Question

A student sees the top edge and the bottom center C of a pool simultaneously from an angle $\theta$ above the horizontal as shown in the figure. The refractive index of water which fills up to the top edge of the pool is 4/3. If h/x = 7/4 then $\cos \theta$ is

$A.\quad \dfrac{2}{7}$
$B.\quad \dfrac{8}{3\sqrt{45}}$
$C.\quad \dfrac{8}{3\sqrt{53}}$
$D.\quad \dfrac{8}{21}$

Answer 1

Hint: This problem needs concepts refraction and trigonometric identities to solve this problem. Snell's law,${{n}_{1}}\sin i={{n}_{2}}\sin r$ is required in solving this problem. The basic trigonometry and Pythagoras theorem is essential too.

Step by step solution:
Let’s make a detailed diagram from the image given to better understand the problem.

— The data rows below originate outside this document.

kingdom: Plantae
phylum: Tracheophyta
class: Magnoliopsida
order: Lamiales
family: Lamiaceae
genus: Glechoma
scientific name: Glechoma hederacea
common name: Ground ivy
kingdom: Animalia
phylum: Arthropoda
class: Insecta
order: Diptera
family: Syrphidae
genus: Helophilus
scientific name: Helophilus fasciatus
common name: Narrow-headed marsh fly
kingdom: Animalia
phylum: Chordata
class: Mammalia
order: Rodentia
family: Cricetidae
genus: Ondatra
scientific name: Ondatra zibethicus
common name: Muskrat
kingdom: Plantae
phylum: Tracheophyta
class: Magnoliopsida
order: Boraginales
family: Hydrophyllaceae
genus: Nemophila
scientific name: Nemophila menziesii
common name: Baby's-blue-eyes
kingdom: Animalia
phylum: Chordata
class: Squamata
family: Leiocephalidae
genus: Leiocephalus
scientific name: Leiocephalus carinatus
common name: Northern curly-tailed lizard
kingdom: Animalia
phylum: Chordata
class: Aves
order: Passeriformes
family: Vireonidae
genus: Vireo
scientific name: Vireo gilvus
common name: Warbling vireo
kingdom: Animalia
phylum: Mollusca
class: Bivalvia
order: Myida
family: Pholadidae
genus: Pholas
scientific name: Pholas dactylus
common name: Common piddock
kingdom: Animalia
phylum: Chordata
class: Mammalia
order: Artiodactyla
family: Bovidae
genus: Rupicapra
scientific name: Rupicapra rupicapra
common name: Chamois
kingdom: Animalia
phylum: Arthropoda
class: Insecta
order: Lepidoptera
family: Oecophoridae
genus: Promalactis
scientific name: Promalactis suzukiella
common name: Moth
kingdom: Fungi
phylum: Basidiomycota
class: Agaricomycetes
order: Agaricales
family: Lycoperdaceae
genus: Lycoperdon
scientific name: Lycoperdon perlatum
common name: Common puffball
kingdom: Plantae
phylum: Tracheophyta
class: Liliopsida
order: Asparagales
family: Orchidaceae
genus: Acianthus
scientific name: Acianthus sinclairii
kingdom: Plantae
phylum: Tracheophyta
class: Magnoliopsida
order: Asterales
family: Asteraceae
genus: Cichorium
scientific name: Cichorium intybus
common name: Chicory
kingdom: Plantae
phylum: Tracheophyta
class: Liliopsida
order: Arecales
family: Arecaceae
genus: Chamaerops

We know that when a ray passes from a rarer medium to the denser medium, the ray bends towards the normal. Here the student is watching from top. Hence, the upper medium from where the ray is incident, or from where the student watches the pool is in air having the refractive index 1. That is, ${{n}_{1}}=1$. The ray upon entering the pool bends towards the normal, having a refractive index is, ${{n}_{2}}=\dfrac{4}{3}$. The ray is incident with an angle (i) with respect to the normal and the angle (r) is the angle of refraction with respect to the normal.

Now, we will use Snell's law, which is given by, ${{n}_{1}}\sin i={{n}_{2}}\sin r$.
Putting in the value of ${{n}_{1}}=1$and ${{n}_{2}}=\dfrac{4}{3}$into the Snell’s law, we get, $1\times \sin i=\dfrac{4}{3}\times \sin r\Rightarrow \sin i=\dfrac{4}{3}\sin r\to (1)$
Now, let’s consider the right angled triangle created at the bottom of the pool by the refracted ray, the side of the rectangular pool and the bottom of the rectangular pool.
Using the Pythagoras theorem, $side{{(1)}^{2}}+side{{(2)}^{2}}=hypotenuse{{e}^{2}}$. Side(1) is the pool’s height (h) and side(2) is the distance of the bottom of the pool from the point C.
Hence, ${{h}^{2}}+{{(\dfrac{x}{2})}^{2}}=hypotenuse{{e}^{2}}\Rightarrow hypotenuse=\sqrt{{{h}^{2}}+{{\dfrac{x}{4}}^{2}}}$.

For this triangle, we get $\sin r=\dfrac{\dfrac{x}{2}}{hypotenuse}\Rightarrow \sin r=\dfrac{\dfrac{x}{2}}{\sqrt{{{h}^{2}}+{{\dfrac{x}{4}}^{2}}}}\Rightarrow \sin r=\dfrac{\dfrac{x}{2}}{x\sqrt{{{(\dfrac{h}{x})}^{2}}+\dfrac{1}{4}}}\Rightarrow \sin r=\dfrac{1}{2\sqrt{{{(\dfrac{h}{x})}^{2}}+\dfrac{1}{4}}}$.

We are given the ratio h/x to be equal to 7/4. Substituting in this value in the above equation we get,
$\sin r=\dfrac{1}{2\sqrt{{{(\dfrac{7}{4})}^{2}}+\dfrac{1}{4}}}\Rightarrow \sin r=\dfrac{1}{2\sqrt{\dfrac{49}{16}+\dfrac{1}{4}}}\Rightarrow \sin r=\dfrac{1}{2\sqrt{\dfrac{53}{16}}}\Rightarrow \sin r=\dfrac{1}{\dfrac{2}{4}\sqrt{53}}\Rightarrow \sin r=\dfrac{2}{\sqrt{53}}$.
Hence, we get the value of sin(r). Now let’s consider the angles on the top, $i+\theta =\dfrac{\pi }{2}\Rightarrow i=\dfrac{\pi }{2}-\theta$. Therefore, sin(i) becomes, $\sin i=\sin (\dfrac{\pi }{2}-\theta )=\cos \theta$.

Putting these values of sin(i) and sin(r) into eqn(1) we get, $\cos \theta =\dfrac{4}{3}\times \dfrac{2}{\sqrt{53}}\Rightarrow \cos \theta =\dfrac{8}{3\sqrt{53}}$.

Hence, the value $\cos \theta =\dfrac{8}{3\sqrt{53}}$

Note: Making a proper ray diagram of the question is also necessary to help us in finding out $\cos \theta$.
Further, we must also remember how the light ray bends when it moves from one medium to another. When, the light moves from a rarer medium to a denser medium. The light ray bends towards the normal and when the light ray mover from denser medium to a rarer medium, the light ray moves away from the normal.